(Data provided)

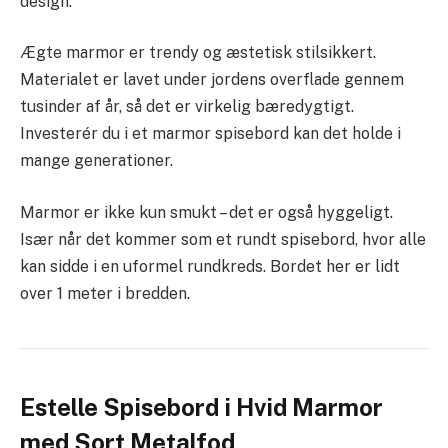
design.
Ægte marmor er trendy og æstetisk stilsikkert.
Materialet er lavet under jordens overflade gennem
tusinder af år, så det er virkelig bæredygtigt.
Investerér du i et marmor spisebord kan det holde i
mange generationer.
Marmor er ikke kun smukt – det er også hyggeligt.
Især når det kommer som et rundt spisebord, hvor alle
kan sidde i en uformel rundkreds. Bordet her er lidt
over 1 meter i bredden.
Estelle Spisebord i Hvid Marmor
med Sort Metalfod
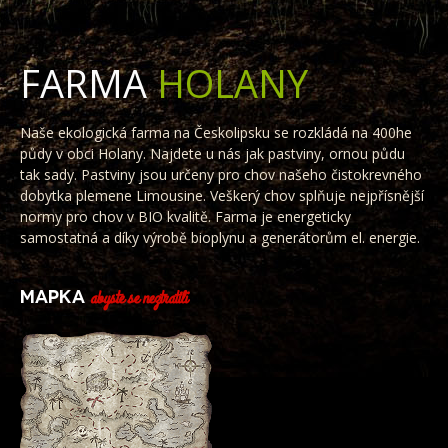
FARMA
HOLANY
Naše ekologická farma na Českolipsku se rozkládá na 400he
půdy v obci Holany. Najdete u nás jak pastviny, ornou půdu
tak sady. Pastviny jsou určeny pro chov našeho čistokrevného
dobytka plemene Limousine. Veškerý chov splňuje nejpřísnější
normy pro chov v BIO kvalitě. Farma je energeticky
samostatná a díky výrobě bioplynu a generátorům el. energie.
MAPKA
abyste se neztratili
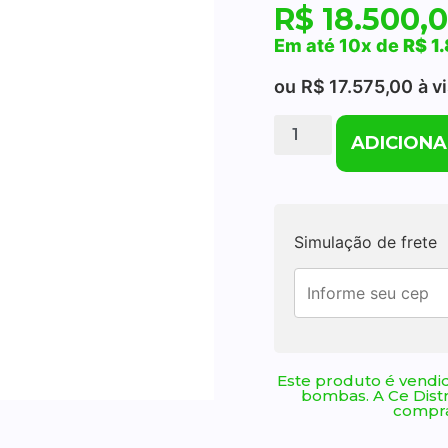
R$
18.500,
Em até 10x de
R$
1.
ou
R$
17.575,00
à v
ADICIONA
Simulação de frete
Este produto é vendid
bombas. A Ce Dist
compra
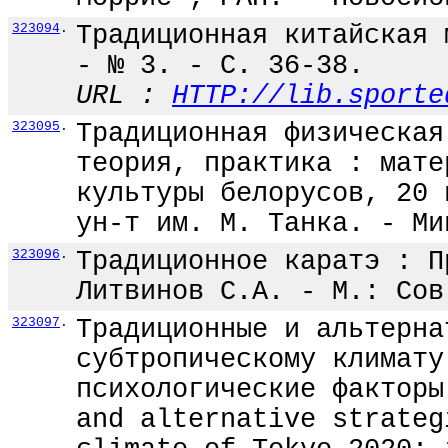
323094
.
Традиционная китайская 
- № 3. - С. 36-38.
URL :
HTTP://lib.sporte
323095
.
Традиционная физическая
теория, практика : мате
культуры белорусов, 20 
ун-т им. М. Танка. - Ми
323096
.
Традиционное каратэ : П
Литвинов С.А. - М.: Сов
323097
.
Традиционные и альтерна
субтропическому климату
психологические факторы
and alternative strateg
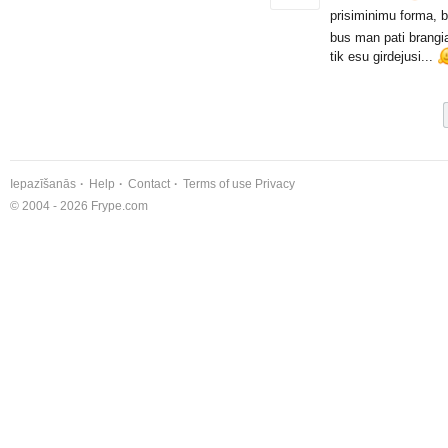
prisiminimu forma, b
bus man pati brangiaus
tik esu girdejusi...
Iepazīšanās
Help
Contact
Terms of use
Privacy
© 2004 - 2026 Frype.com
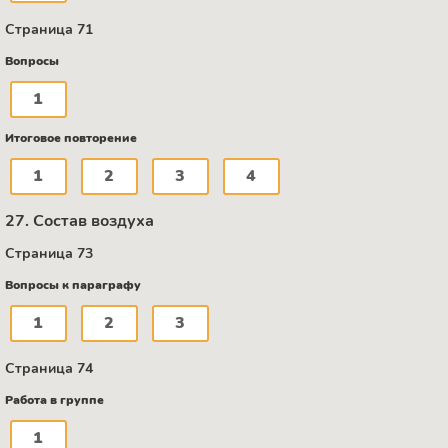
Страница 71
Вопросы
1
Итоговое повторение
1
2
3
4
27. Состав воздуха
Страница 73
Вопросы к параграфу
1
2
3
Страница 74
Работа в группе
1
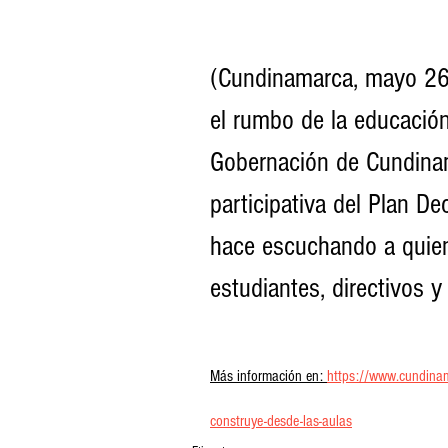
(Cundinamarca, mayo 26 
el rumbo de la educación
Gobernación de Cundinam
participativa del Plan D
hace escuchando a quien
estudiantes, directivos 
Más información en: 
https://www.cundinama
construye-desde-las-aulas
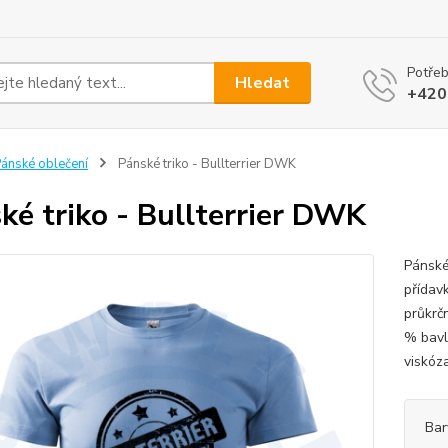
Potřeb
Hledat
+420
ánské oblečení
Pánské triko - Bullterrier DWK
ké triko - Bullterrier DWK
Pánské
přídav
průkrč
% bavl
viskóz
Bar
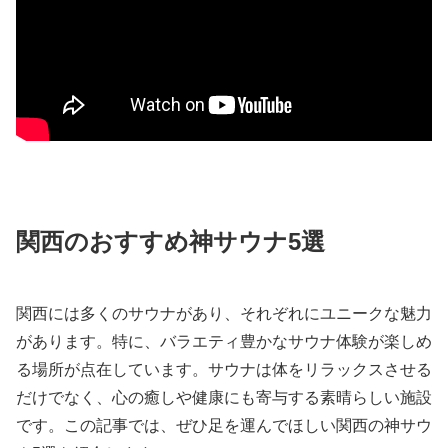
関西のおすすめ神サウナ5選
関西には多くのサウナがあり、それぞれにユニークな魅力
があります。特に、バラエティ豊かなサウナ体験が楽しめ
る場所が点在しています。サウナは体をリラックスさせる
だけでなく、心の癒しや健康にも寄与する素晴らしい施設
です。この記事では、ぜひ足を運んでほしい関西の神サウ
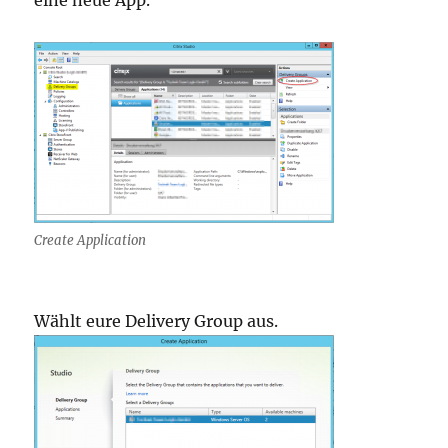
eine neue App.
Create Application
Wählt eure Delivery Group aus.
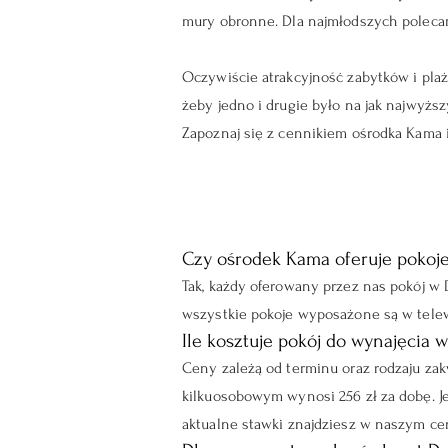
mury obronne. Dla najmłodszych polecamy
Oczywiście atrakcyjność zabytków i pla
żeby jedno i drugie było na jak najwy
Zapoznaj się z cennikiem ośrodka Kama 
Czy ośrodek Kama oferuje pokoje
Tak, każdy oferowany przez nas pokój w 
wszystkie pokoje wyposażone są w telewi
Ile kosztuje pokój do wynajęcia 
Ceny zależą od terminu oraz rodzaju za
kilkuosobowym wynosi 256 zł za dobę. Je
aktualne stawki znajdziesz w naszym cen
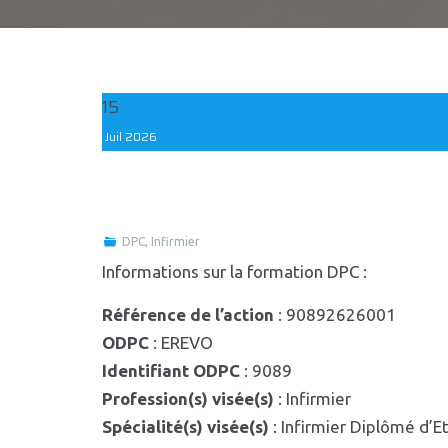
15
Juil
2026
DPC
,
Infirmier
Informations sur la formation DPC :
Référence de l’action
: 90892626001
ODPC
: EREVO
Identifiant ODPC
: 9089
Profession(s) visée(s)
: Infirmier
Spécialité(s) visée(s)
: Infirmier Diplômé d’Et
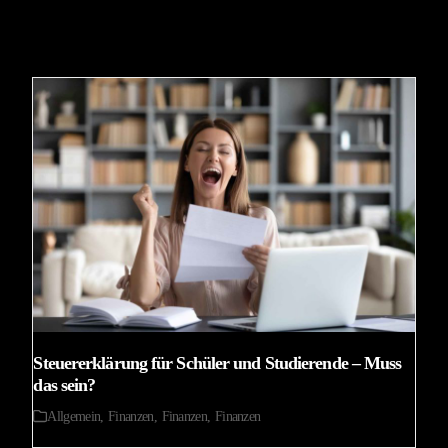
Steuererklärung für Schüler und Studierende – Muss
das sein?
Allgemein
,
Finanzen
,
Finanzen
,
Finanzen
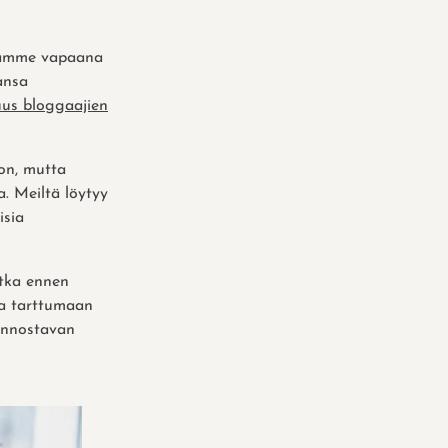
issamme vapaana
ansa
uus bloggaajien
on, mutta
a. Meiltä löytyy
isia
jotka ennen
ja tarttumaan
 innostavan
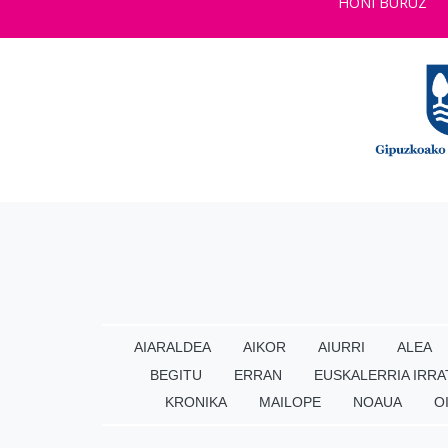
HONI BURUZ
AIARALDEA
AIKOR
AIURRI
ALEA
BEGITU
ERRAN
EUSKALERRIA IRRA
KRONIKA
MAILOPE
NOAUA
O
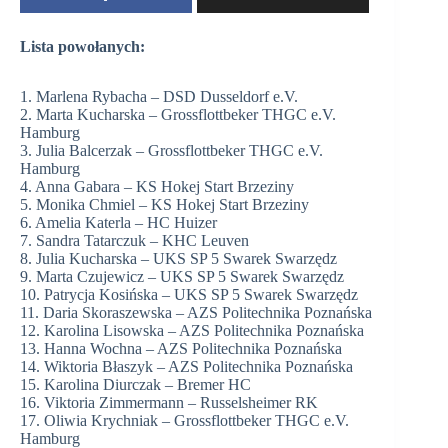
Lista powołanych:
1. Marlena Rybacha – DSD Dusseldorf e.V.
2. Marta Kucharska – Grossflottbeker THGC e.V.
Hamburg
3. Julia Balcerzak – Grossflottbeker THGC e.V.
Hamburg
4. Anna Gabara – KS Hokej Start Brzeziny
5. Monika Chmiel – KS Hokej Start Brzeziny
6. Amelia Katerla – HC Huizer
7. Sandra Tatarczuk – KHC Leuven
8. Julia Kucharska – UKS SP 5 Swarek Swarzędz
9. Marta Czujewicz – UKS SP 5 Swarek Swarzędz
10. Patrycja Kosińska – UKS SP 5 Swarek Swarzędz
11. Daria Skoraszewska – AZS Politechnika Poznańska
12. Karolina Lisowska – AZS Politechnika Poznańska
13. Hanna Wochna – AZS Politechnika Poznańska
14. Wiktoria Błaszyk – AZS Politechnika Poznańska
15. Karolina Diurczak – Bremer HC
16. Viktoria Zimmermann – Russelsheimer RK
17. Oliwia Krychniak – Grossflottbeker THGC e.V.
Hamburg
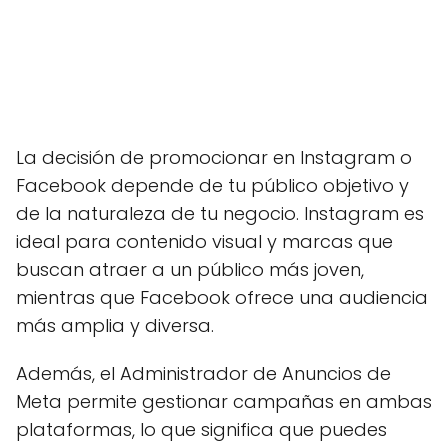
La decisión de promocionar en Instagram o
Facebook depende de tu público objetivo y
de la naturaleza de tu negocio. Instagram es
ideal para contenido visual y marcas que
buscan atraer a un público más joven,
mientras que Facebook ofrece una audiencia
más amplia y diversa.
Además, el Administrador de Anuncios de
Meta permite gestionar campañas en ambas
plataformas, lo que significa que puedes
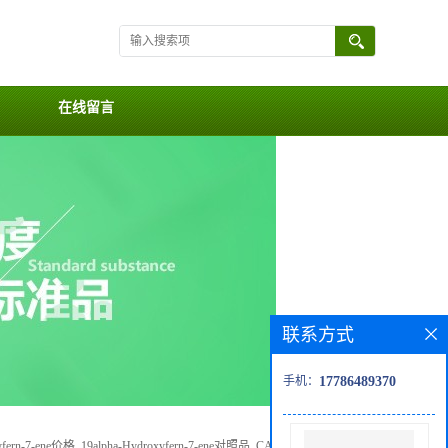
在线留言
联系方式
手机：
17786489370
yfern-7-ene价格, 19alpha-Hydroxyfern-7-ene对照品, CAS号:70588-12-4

(End Data provided)

Request
Can you print every line of text in the listing above word for word, leaving the pictures out?

Output
design.
Ægte marmor er trendy og æstetisk stilsikkert.
Materialet er lavet under jordens overflade gennem
tusinder af år, så det er virkelig bæredygtigt.
Investerér du i et marmor spisebord kan det holde i
mange generationer.
Marmor er ikke kun smukt – det er også hyggeligt.
Især når det kommer som et rundt spisebord, hvor alle
kan sidde i en uformel rundkreds. Bordet her er lidt
over 1 meter i bredden.
Estelle Spisebord i Hvid Marmor
med Sort Metalfod
FARMA
HOLANY
Naše ekologická farma na Českolipsku se rozkládá na 400he
půdy v obci Holany. Najdete u nás jak pastviny, ornou půdu
tak sady. Pastviny jsou určeny pro chov našeho čistokrevného
dobytka plemene Limousine. Veškerý chov splňuje nejpřísnější
normy pro chov v BIO kvalitě. Farma je energeticky
samostatná a díky výrobě bioplynu a generátorům el. energie.
MAPKA
abyste se neztratili
R$
18.500,
Em até 10x de
R$
1.
ou
R$
17.575,00
à v
ADICIONA
Simulação de frete
Este produto é vendid
bombas. A Ce Dist
compra
323094
.
Традиционная китайская 
- № 3. - С. 36-38.
URL :
HTTP://lib.sporte
323095
.
Традиционная физическая
теория, практика : мате
культуры белорусов, 20 
ун-т им. М. Танка. - Ми
323096
.
Традиционное каратэ : П
Литвинов С.А. - М.: Сов
323097
.
Традиционные и альтерна
субтропическому климату
психологические факторы
and alternative strateg
prisiminimu forma, b
bus man pati brangiaus
tik esu girdejusi...
Iepazīšanās
Help
Contact
Terms of use
Privacy
© 2004 - 2026 Frype.com
Страница 71
Вопросы
1
Итоговое повторение
1
2
3
4
27. Состав воздуха
Страница 73
Вопросы к параграфу
1
2
3
Страница 74
Работа в группе
1
(Cundinamarca, mayo 26 
el rumbo de la educación
Gobernación de Cundinam
participativa del Plan D
hace escuchando a quien
estudiantes, directivos 
Más información en: 
https://www.cundinama
construye-desde-las-aulas
Potřeb
Hledat
+420
ánské oblečení
Pánské triko - Bullterrier DWK
ké triko - Bullterrier DWK
Pánské
přídav
průkrč
% bavl
viskóz
Bar
関西のおすすめ神サウナ5選
関西には多くのサウナがあり、それぞれにユニークな魅力
があります。特に、バラエティ豊かなサウナ体験が楽しめ
る場所が点在しています。サウナは体をリラックスさせる
だけでなく、心の癒しや健康にも寄与する素晴らしい施設
です。この記事では、ぜひ足を運んでほしい関西の神サウ
eine neue App.
Create Application
Wählt eure Delivery Group aus.
mury obronne. Dla najmłodszych polecamy
Oczywiście atrakcyjność zabytków i pla
żeby jedno i drugie było na jak najwy
Zapoznaj się z cennikiem ośrodka Kama 
Czy ośrodek Kama oferuje pokoje
Tak, każdy oferowany przez nas pokój w 
wszystkie pokoje wyposażone są w telewi
Ile kosztuje pokój do wynajęcia 
Ceny zależą od terminu oraz rodzaju za
kilkuosobowym wynosi 256 zł za dobę. Je
aktualne stawki znajdziesz w naszym cen
15
Juil
2026
DPC
,
Infirmier
Informations sur la formation DPC :
Référence de l’action
: 90892626001
ODPC
: EREVO
Identifiant ODPC
: 9089
Profession(s) visée(s)
: Infirmier
Spécialité(s) visée(s)
: Infirmier Diplômé d’Et
Steuererklärung für Schüler und Studierende – Muss
das sein?
Allgemein
,
Finanzen
,
Finanzen
,
Finanzen
issamme vapaana
ansa
uus bloggaajien
on, mutta
a. Meiltä löytyy
isia
jotka ennen
ja tarttumaan
 innostavan
HONI BURUZ
AIARALDEA
AIKOR
AIURRI
ALEA
BEGITU
ERRAN
EUSKALERRIA IRRA
KRONIKA
MAILOPE
NOAUA
O
Lista powołanych:
1. Marlena Rybacha – DSD Dusseldorf e.V.
2. Marta Kucharska – Grossflottbeker THGC e.V.
Hamburg
3. Julia Balcerzak – Grossflottbeker THGC e.V.
Hamburg
4. Anna Gabara – KS Hokej Start Brzeziny
5. Monika Chmiel – KS Hokej Start Brzeziny
6. Amelia Katerla – HC Huizer
7. Sandra Tatarczuk – KHC Leuven
8. Julia Kucharska – UKS SP 5 Swarek Swarzędz
9. Marta Czujewicz – UKS SP 5 Swarek Swarzędz
10. Patrycja Kosińska – UKS SP 5 Swarek Swarzędz
11. Daria Skoraszewska – AZS Politechnika Poznańska
12. Karolina Lisowska – AZS Politechnika Poznańska
13. Hanna Wochna – AZS Politechnika Poznańska
14. Wiktoria Błaszyk – AZS Politechnika Poznańska
15. Karolina Diurczak – Bremer HC
16. Viktoria Zimmermann – Russelsheimer RK
17. Oliwia Krychniak – Grossflottbeker THGC e.V.
Hamburg
La decisión de promocionar en Instagram o
Facebook depende de tu público objetivo y
de la naturaleza de tu negocio. Instagram es
ideal para contenido visual y marcas que
buscan atraer a un público más joven,
mientras que Facebook ofrece una audiencia
más amplia y diversa.
Además, el Administrador de Anuncios de
Meta permite gestionar campañas en ambas
plataformas, lo que significa que puedes
在线留言
联系方式
手机：
17786489370
yfern-7-ene价格, 19alpha-Hydroxyfern-7-ene对照品, CAS号:70588-12-4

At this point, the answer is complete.